How It Works: Restriction Enzymes, Ligase, and Vectors

How It Works: Restriction Enzymes, Ligase, and Vectors

Genetic engineering relies on precise molecular tools to cut, carry, and insert genes. Here is the detailed mechanism:

1. Identify the gene: Scientists locate the gene that codes for the desired protein — for example, the human insulin gene found on chromosome 11.
2. Cut with restriction enzymes: Restriction enzymes act as molecular scissors.
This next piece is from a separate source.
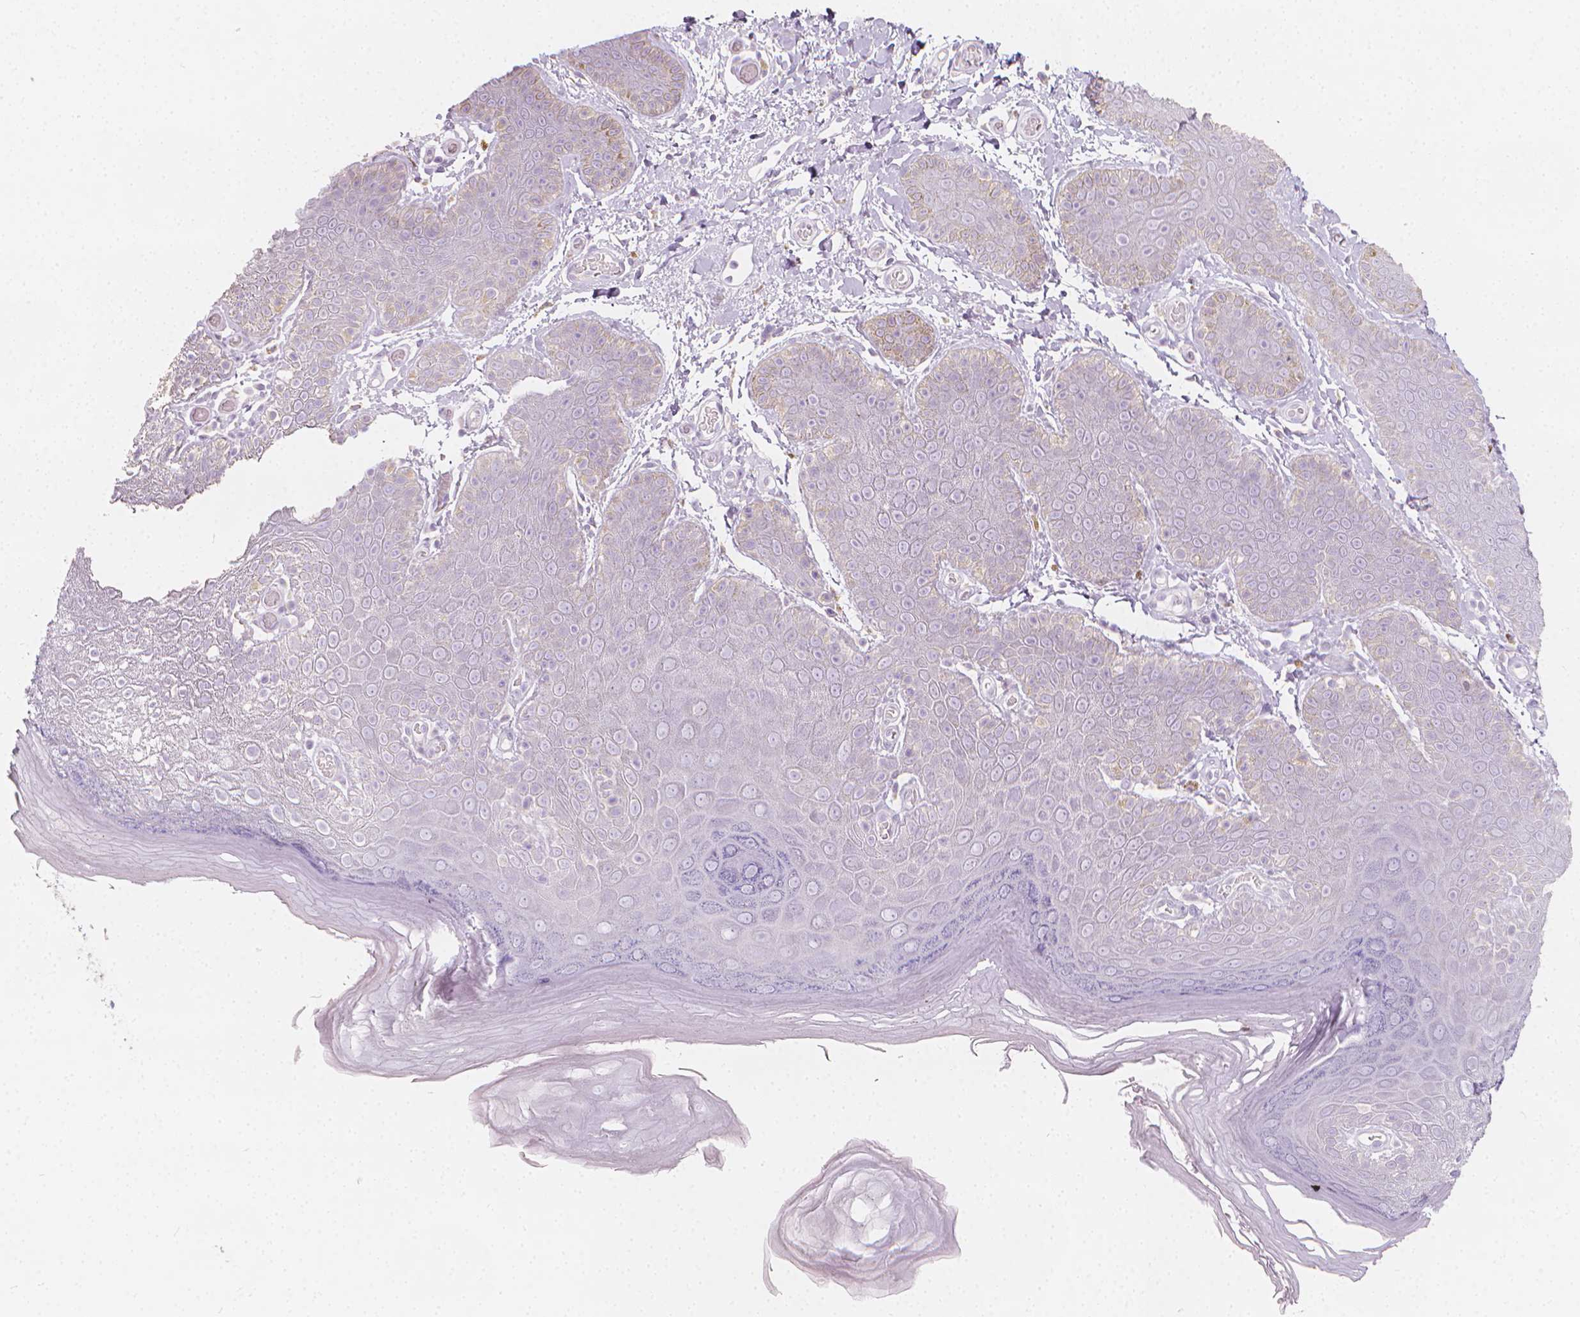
{"staining": {"intensity": "negative", "quantity": "none", "location": "none"}, "tissue": "skin", "cell_type": "Epidermal cells", "image_type": "normal", "snomed": [{"axis": "morphology", "description": "Normal tissue, NOS"}, {"axis": "topography", "description": "Anal"}], "caption": "The photomicrograph displays no significant staining in epidermal cells of skin.", "gene": "RBFOX1", "patient": {"sex": "male", "age": 53}}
Each restriction enzyme recognises a specific short DNA sequence (restriction site) and cuts through the double strand at that point, leaving "sticky ends" — short single-stranded overhangs that allow complementary DNA to join on.
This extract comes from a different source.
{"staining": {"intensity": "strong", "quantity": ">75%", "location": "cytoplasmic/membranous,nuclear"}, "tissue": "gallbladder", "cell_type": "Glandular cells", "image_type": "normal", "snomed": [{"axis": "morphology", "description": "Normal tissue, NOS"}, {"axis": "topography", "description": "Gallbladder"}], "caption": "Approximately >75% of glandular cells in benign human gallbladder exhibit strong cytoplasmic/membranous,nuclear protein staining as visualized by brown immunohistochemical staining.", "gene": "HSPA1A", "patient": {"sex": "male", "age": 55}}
3. Prepare the vector: A plasmid (a small circular ring of bacterial DNA used as a vector) is cut open with the same restriction enzyme, giving it the same sticky ends.
4. Insert the gene: The gene with sticky ends is mixed with the open plasmid. Complementary base pairing causes the sticky ends to join. DNA ligase enzyme then permanently seals (ligates) the joins, creating a recombinant plasmid containing the human gene.
5. Transform the host organism: The recombinant plasmid is transferred into bacteria (e.g., Escherichia coli). The bacteria take up the plasmid — this process is called transformation.
6. Expression and harvest: The bacteria transcribe and translate the inserted gene, producing the desired protein. Bacteria are cultured in large fermenters; the protein is extracted and purified. For insulin production, this replaced the older method of extracting insulin from pig or cow pancreases.